Decision follows multimillion-dollar humanitarian donation and international criticism.

In recent weeks, numerous international organizations have announced that they will not be doing business in Russia as a form of protest against the country’s invasion of neighboring Ukraine. One noticeable exception has been Japanese clothing retailer Uniqlo, which has kept its Russian stores open during the conflict, with Tadashi Yanai, CEO of Uniqlo parent company Fast Retailing, taking the position that “Clothes are a life necessity” that the Russian people should not be denied because of the actions of their government.

That position has brought Uniqlo criticism from multiple sides, including from Sergiy Korsunsky, the Ukrainian ambassador in Japan. On Thursday, though Fast Retailing announced that it has now decided that it will suspend operations in Russia.
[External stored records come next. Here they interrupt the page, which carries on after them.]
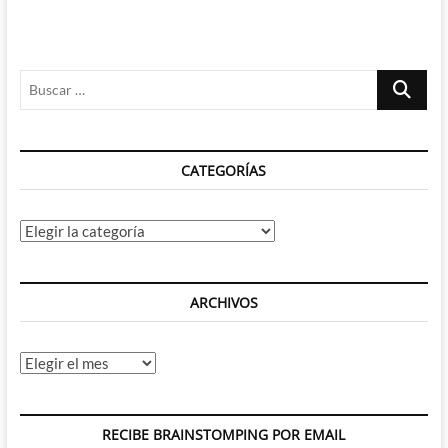
Buscar
…
CATEGORÍAS
Categorías
ARCHIVOS
Archivos
RECIBE BRAINSTOMPING POR EMAIL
The decision will temporarily close all 50 Russian Uniqlo stores, which account for roughly 40 percent of the chain’s branches in Europe.

Uniqlo’s change of heart on closing its Russian stores follows a US$10 million donation that Fast Retailing announced for the United Nations High Commissioner for Refugees last week, prior to Korsunsky’s condemnation of the company. The donation also includes a total of 200,000 pieces of Uniqlo clothing, blankets, and masks to be distributed to Ukrainian people forced to flee their homes during the conflict.

“Fast Retailing is strongly against any acts of hostility. We condemn all forms of aggression that violate human rights and threaten the peaceful existence of individuals,” the company says in its statement.